### Written task
From the data below, report how many lines contain the word "improvements", giving the number and nothing else.

### Working data
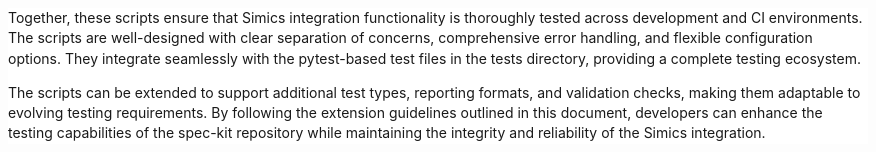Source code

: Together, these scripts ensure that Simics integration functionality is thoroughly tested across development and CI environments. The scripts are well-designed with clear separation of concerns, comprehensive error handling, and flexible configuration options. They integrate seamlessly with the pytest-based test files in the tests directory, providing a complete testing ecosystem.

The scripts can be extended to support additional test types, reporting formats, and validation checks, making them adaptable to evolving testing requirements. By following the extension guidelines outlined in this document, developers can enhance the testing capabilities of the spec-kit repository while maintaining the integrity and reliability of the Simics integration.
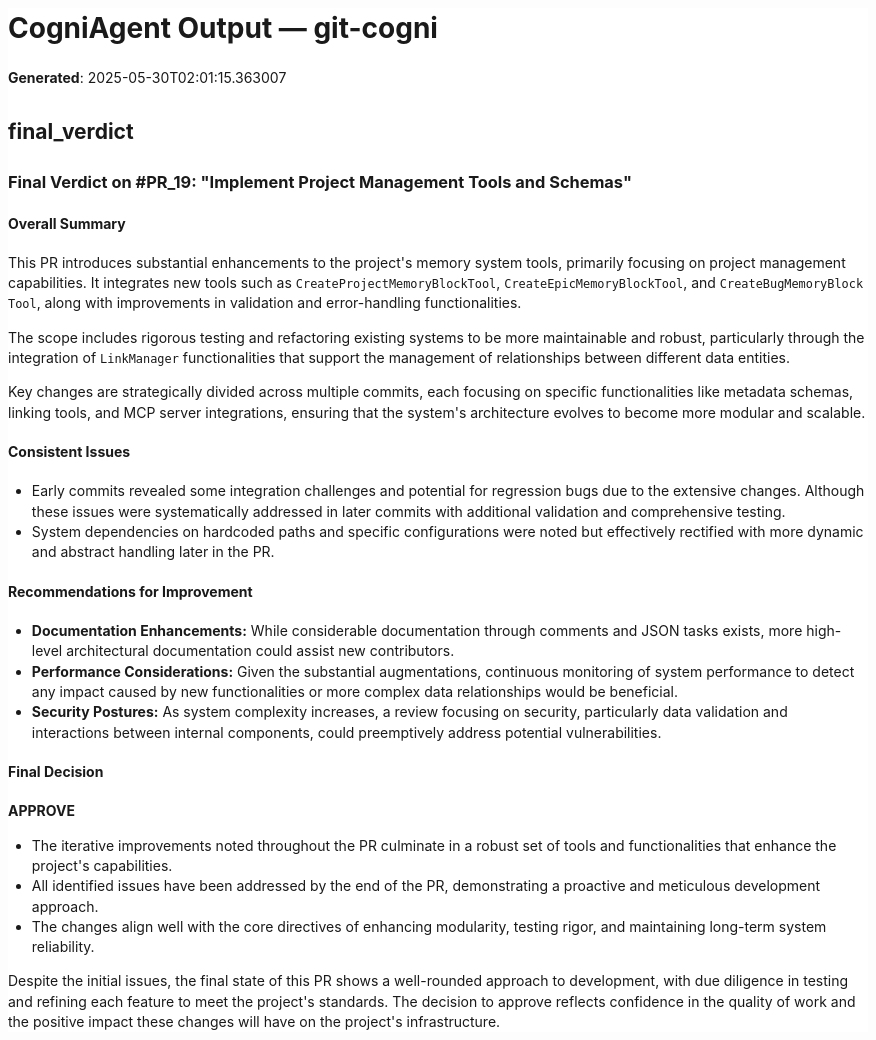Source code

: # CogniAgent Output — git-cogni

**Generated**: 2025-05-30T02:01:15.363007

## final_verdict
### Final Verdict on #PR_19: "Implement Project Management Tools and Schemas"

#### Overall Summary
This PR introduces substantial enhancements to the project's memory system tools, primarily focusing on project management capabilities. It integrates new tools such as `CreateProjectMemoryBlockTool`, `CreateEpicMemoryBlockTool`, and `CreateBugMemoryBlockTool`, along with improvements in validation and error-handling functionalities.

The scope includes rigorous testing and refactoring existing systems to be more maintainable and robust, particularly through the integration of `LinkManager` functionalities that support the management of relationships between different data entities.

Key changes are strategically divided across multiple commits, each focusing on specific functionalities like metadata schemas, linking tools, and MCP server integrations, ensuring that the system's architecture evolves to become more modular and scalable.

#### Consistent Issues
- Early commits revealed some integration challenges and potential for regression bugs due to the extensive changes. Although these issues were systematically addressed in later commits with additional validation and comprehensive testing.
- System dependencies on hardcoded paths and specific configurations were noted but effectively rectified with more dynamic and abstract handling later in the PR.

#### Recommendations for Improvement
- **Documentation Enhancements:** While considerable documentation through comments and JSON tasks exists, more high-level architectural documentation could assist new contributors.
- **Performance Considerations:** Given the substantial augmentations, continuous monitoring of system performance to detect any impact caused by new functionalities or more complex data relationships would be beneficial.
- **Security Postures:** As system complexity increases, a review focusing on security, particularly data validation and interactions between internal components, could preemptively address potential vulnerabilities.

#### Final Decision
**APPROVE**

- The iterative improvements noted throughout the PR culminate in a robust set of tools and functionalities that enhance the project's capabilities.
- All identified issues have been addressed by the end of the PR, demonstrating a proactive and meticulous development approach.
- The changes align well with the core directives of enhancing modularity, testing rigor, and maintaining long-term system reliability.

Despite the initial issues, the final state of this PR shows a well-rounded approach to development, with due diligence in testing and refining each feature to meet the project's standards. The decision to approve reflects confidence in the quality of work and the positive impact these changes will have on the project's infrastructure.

### Result for this task
2